また、日本では飲食店に対する期待値が高い。味やサービス、食品衛生のレベルは高いにもかかわらず、飲食業界に携わる料理人やサービススタッフの地位も社会的に高いといえない。

こういった飲食店と消費者の“ズレ”を前提にしたうえで、髙橋氏は続ける。

「お客様は神様という言葉がありますが、よい神様もいらっしゃれば、あまりよくない神様もいらっしゃいます。したがって、こういった迷惑行為を防ぐには、カメラを設置するしかないのではないでしょうか。大手企業のチェーン店ではなく、個店であったとしても、カメラによる客観的な目が必要だと思います。スタッフを疑っているような感じになるので、私も店舗にカメラを設置したくありませんでした。しかし、防犯を考えるのであれば、こういった対応をするしかありません」

これまで飲食店は客から一方的に評価されてきたが、これからは、飲食店も客を評価する時代にきているのかもしれない。

外食マインドにも水を差す可能性も

食の安心と安全が脅かされれば、コロナ禍の2020年でさえ約18兆円の市場規模(日本フードサービス協会の統計)を誇った外食産業の価値が毀損される。せっかく訪日外国人の約70%が「日本食を食べること」を期待している(2019年、観光庁「訪日外国人消費動向調査」)のに、迷惑行為は外食マインドにも水を差しかねない。

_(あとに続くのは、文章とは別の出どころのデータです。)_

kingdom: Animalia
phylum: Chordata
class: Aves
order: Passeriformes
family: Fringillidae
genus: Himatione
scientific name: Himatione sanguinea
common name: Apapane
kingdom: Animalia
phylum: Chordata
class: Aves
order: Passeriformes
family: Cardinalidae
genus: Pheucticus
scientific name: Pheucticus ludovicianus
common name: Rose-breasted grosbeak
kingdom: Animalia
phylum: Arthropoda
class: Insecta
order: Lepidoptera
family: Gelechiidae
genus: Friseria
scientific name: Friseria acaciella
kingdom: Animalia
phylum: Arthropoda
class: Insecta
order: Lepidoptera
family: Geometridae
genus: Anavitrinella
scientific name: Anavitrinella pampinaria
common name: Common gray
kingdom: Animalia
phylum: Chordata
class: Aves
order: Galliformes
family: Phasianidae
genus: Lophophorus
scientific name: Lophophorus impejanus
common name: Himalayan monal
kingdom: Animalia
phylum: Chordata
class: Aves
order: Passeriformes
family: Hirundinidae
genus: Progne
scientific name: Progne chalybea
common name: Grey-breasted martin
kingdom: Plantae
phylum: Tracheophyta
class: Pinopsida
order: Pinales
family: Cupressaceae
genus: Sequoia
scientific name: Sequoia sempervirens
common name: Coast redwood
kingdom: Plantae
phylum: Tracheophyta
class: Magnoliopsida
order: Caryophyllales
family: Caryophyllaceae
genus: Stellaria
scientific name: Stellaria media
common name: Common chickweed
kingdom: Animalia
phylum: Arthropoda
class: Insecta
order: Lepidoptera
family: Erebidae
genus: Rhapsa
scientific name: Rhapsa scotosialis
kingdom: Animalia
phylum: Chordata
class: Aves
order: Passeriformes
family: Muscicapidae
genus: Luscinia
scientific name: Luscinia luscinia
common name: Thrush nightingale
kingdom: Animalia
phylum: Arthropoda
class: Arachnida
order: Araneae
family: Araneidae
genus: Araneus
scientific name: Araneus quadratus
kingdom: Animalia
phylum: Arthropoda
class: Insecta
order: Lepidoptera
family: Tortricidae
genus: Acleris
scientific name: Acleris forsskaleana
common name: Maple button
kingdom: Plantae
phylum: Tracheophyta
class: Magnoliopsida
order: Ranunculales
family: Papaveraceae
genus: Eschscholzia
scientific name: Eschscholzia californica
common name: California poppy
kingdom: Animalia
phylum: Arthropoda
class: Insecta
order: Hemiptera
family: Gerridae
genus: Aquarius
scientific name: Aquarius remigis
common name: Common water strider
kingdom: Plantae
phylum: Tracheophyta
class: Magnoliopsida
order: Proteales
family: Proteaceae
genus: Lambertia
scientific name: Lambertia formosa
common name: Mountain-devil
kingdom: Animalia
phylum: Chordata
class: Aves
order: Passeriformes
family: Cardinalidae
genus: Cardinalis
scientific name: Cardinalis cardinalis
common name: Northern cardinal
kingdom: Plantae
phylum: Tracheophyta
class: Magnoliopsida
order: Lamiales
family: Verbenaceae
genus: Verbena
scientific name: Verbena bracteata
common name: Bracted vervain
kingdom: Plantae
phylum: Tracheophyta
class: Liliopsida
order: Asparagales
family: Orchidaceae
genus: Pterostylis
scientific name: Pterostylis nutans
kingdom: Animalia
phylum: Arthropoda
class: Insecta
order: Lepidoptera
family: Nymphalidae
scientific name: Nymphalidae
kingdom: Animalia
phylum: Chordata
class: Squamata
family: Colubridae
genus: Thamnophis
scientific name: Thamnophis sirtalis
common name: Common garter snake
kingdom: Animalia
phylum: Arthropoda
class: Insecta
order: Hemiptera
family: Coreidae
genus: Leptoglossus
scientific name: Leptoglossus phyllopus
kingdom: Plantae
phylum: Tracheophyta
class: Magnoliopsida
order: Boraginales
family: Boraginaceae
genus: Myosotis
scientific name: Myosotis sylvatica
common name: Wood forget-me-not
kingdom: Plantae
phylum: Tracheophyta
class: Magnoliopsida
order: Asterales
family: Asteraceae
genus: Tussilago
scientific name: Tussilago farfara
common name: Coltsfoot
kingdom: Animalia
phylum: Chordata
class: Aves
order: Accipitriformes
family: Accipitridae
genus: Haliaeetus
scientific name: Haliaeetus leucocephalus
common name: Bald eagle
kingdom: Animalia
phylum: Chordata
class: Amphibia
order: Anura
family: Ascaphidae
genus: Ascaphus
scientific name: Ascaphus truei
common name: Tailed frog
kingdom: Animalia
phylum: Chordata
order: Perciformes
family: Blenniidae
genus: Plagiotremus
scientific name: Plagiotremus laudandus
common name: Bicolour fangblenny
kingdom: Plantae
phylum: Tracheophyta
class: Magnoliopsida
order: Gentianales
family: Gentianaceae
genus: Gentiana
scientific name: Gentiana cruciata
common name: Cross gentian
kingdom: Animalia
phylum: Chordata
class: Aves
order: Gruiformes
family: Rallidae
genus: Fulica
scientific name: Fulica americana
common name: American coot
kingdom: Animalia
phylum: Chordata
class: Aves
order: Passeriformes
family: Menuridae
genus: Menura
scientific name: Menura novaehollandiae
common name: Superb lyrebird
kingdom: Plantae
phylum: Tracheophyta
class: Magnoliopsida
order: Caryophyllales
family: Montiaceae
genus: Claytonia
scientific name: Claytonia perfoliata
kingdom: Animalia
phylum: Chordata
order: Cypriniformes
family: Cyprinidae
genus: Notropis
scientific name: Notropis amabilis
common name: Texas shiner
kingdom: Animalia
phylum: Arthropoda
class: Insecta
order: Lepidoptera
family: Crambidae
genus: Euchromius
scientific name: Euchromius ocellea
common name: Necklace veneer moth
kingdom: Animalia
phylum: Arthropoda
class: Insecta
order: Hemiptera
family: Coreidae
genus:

「迷惑行為は、飲食店にとって非常に大きな問題です。毅然とした態度で臨むべきだと思いますので、(スシローが)被害届を出したのはよかったと思います」(髙橋氏)

飲食店が直近で対峙している課題は、ほかにもたくさんあるという。

食材費や光熱費の高騰、人材不足、外国人労働者の処遇、食料自給率、国や自治体との関係性など、数多くの難しい問題を抱えている。